Nonetheless, the message is clear: Wall Street's ability to quickly reflate itself with easy money is no guarantee that the bear is defeated. History suggests the determining factor is whether the world economy truly has recovered from the previous year's shocks. In 1874, it hadn't. In 1999, as the continuing woes of Japan and some other nations in Asia and South America show, the verdict still isn't in.




To: James F. Hopkins who wrote (14042)5/15/1999 2:21:00 PM
From: KM  Read Replies (1) | Respond to of 99985
 
One more clip of interest from "The Trader" column in Barrons this weekend:

* * * * * * * *

The relative lack of panic on display jibes with the overall tone of investor behavior lately. What bulls would deem justified confidence strikes the bears as tantamount to whistling past the graveyard: that is, the blithe disregard for higher interest rates and cloud-skimming stock valuations. For two weeks until Friday, the indexes thumbed their noses at ever-rising rates and marched higher.

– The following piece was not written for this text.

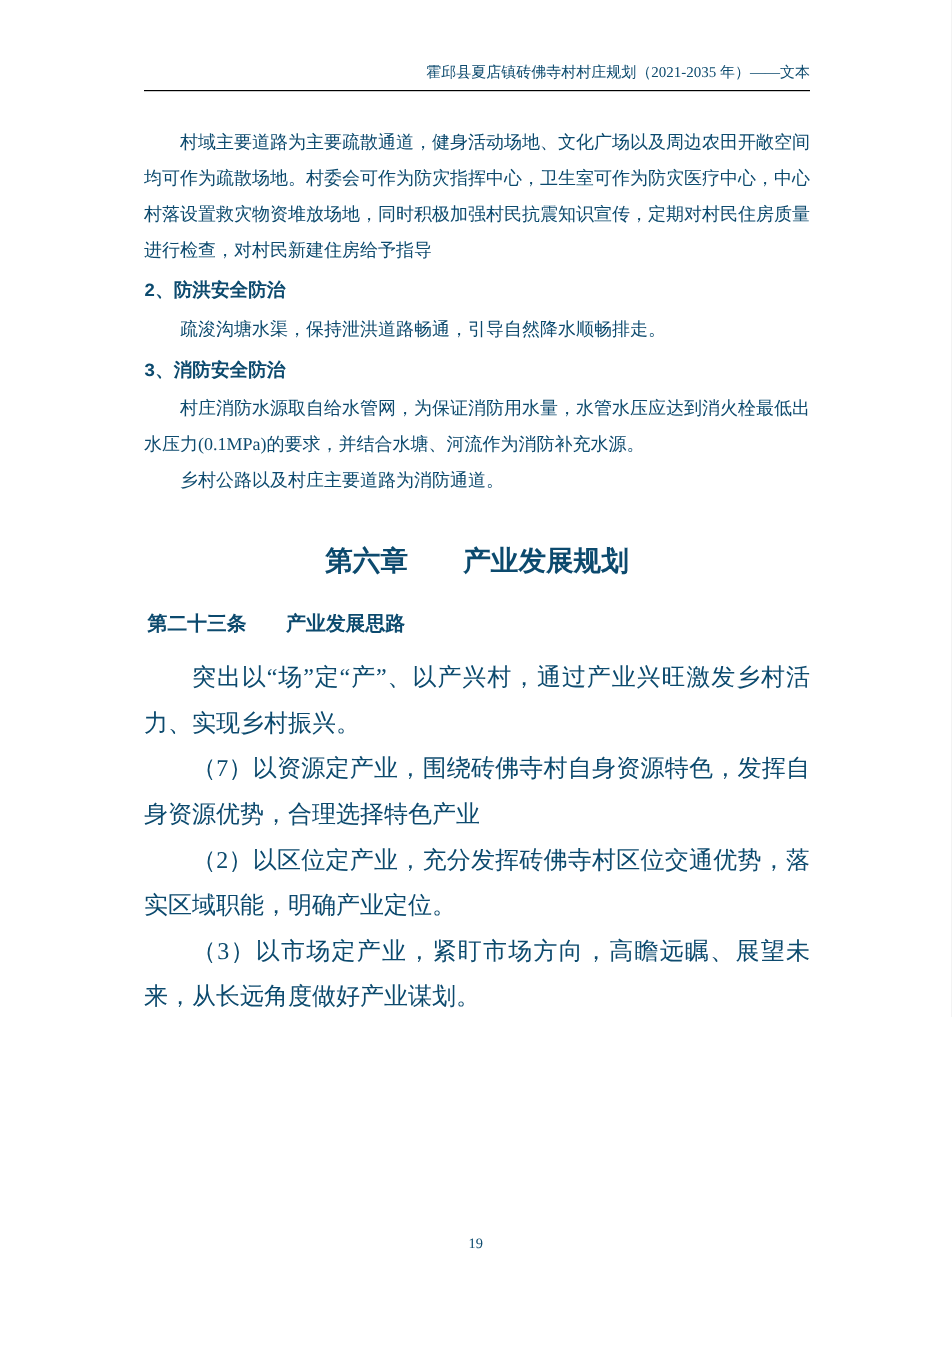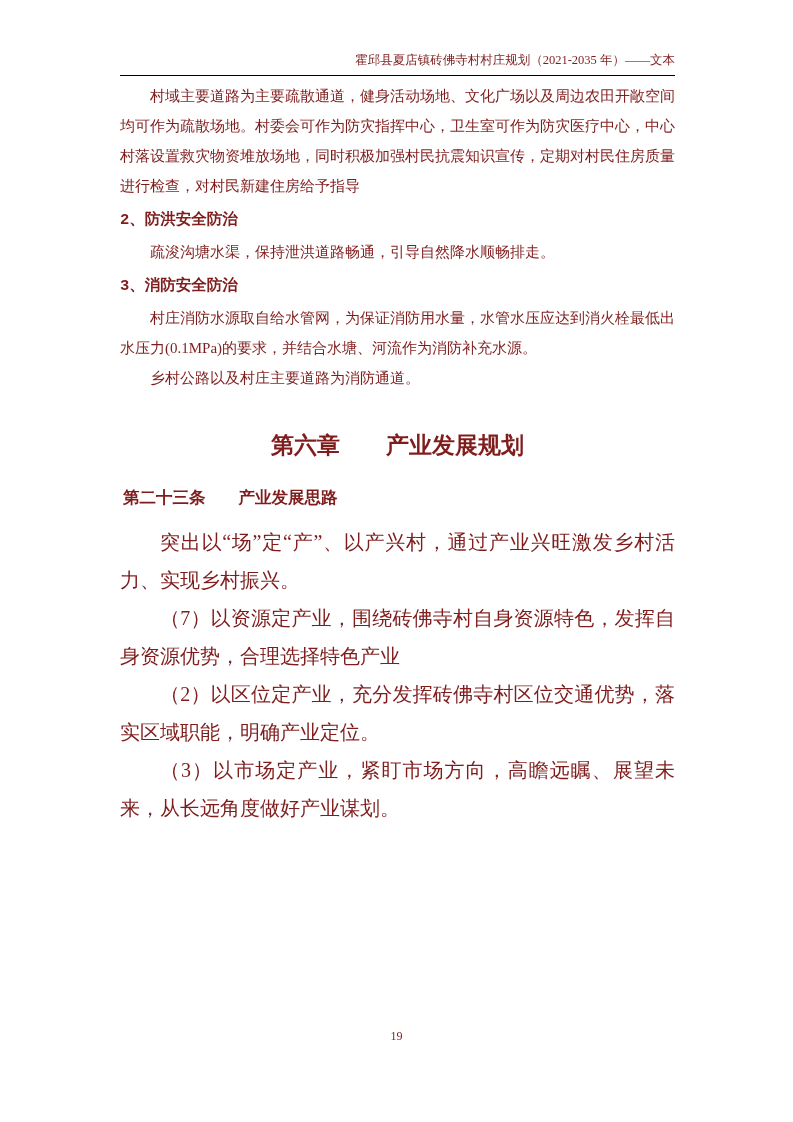"霍邱县夏店镇砖佛寺村村庄规划（2021-2035 年）——文本" .page { color: #7f1d1d -> #0c4a6e }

A.C. Moore, a strategist at advisory firm Dunvegan Associates, has corralled numerous indicators lately to get a feel for "the internal spirit of the market" and judges investors right now to be harboring a dangerously low level of anxiety, according to a proprietary "complacency" measure.

One somewhat arcane piece of data that tends to shed light on the public mood is the amount of stock that NYSE specialists -- the buyers and sellers of last resort on the exchange floor -- have sold short. The recent numbers show an unusually high short reading, highest in about a year, which tends to indicate that there haven't been enough public sellers to accommodate all the rabid buying interest recently, a gap which is made up by specialists going short to fulfill demand. This tends to occur just before public buying demand peaks.

"Specialists haven't been believers in this move [higher]," says Moore. And their activity has proven a useful turning-point signal in the past. After all, he adds, "Those guys all have lovely homes on Long Island," and they didn't pay for them by consistently losing money to the public investor.

* * * * * * *

Maybe the general public isn't worried but I sure am. However, the prospect of a defined trend emerging, even if it's down, is sort of exciting. Imagine the opportunities on the short side.